# 課題
法大の全日本大学野球選手権優勝を報じる記事について、最後の文に続く部分を書いてください。

# 引用文
+ + + + + + +

法大 14年ぶり頂点!積極采配実った

[ 2009年6月15日 06:00 ]

<富士大・法大>優勝を決めマウンドの二神(中央)に集まり抱き合う法大ナイン

 【法大5―1富士大】全日本大学野球選手権最終日は14日、神宮球場で行われ、法大が14年ぶり8度目の優勝を飾り、通算優勝回数の歴代最多記録を更新した。1―1の9回に代打・大八木誠也(4年)の右中間二塁打などで4点を奪い勝ち越すと、最後は4連投のエース二神一人(4年)が締めて逃げ切った。今大会3勝を挙げた二神は最高殊勲選手賞と最優秀投手賞の二冠を獲得した。初めて決勝に進んだ富士大は最後に力尽きた。

【試合結果


 多数のOBが駆けつけたスタンドからも「ワッショイ」の掛け声が飛ぶ。「本当にうれしい。選手に感謝します」。金光監督は万感の思いで宙を舞った。
 14年ぶりの頂点をつかみ取ったのは、今季を象徴する積極采配だった。1―1の9回無死一、二塁。5番・佐々木が初球のバントをファウルすると、すかさず代打・大八木を告げた。2球目。相手のバントシフトをあざ笑うように、大八木はバントの構えからバスターに切り替え、右中間を破る決勝の2点適時二塁打を放った。「堅くいっても点が取れないなら大八木に思い切っていかせようと」と明かした。

+ + + + + + +

(データソースの記録)
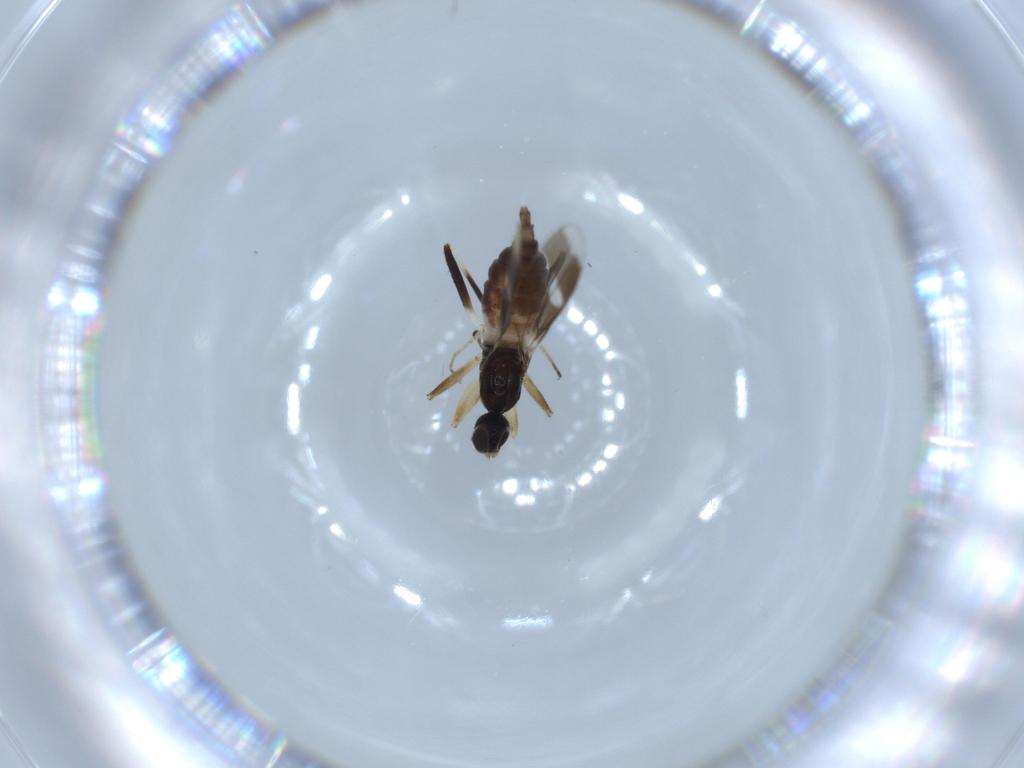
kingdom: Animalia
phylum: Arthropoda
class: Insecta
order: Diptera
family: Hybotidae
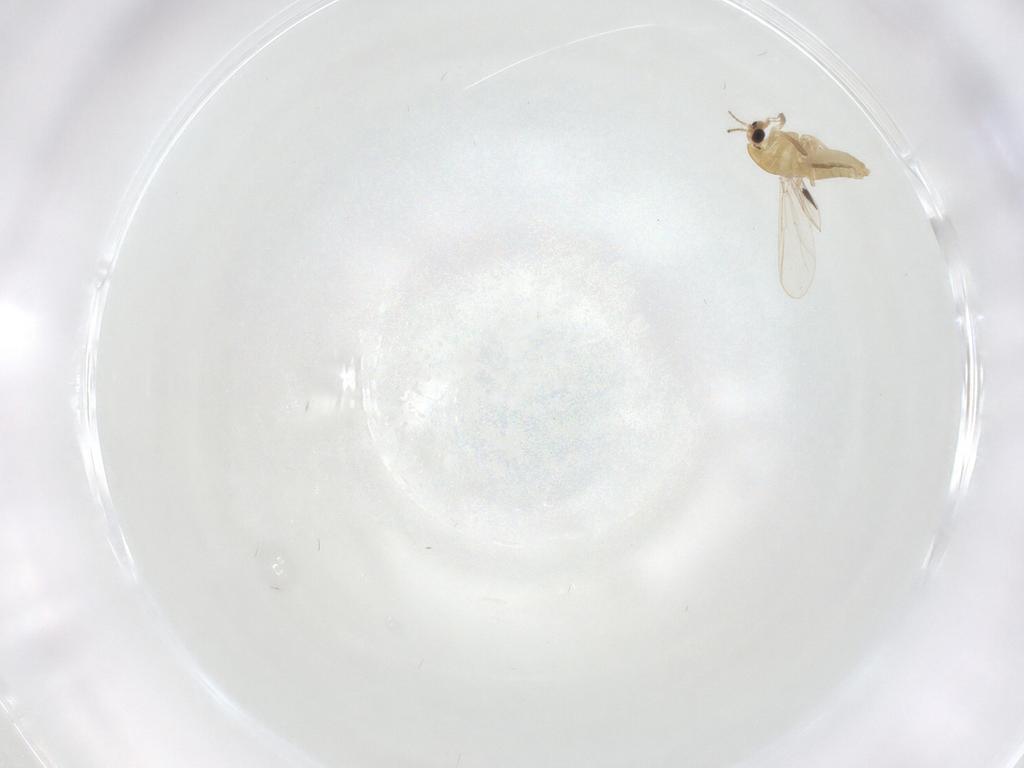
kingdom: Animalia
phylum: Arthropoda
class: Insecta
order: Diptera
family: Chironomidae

+ + + + + + +

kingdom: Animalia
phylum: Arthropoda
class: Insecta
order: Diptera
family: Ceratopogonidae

+ + + + + + +

# 解答
 03年の就任以来、1―0で勝つ守りの野球を標ぼうしてきた。しかし結果が出ず、今季は攻撃野球にシフト。1年生の3番・多木は今大会4失策を犯したが、我慢して使い続け、首位打者を獲得した。04年には厳しい指導に嫌気をさした選手が練習をボイコットする一幕もあったが、今はコミュニケーションを重視し、選手に冗談も飛ばす。「この優勝が始まりです」。現役時代には怪物・江川とともに黄金時代を築いた金光監督は、法大復活を高らかに宣言した。

 ≪富士大 力尽きた…エース守安5失点≫エースの守安が最後に力尽きた。7回まで1安打無失点と好投も、8回に1点を失うと、9回は4連打を浴びて4失点。「きょうで最後だったので、行けるところまで行こうと思った。最後に点を取られて残念です」と肩を落とした。9日の初戦から決勝を含む全5試合に登板し、4試合で完投した。4連投となったこの日は、初回こそ直球が140キロを記録したが、中盤以降は130キロを超えるのがやっと。岩手・宮城内陸地震から、ちょうど1年となった決勝戦で「少しでも勇気を与えられるように」と力投したが、疲労は隠せなかった。
 それでも、北東北大学リーグ初の決勝進出で大会最多優勝を誇る法大を十分に苦しめた。母校との対戦となった青木監督も「選手には本当に感謝している。チーム一丸となって健闘した」と笑顔で称えていた。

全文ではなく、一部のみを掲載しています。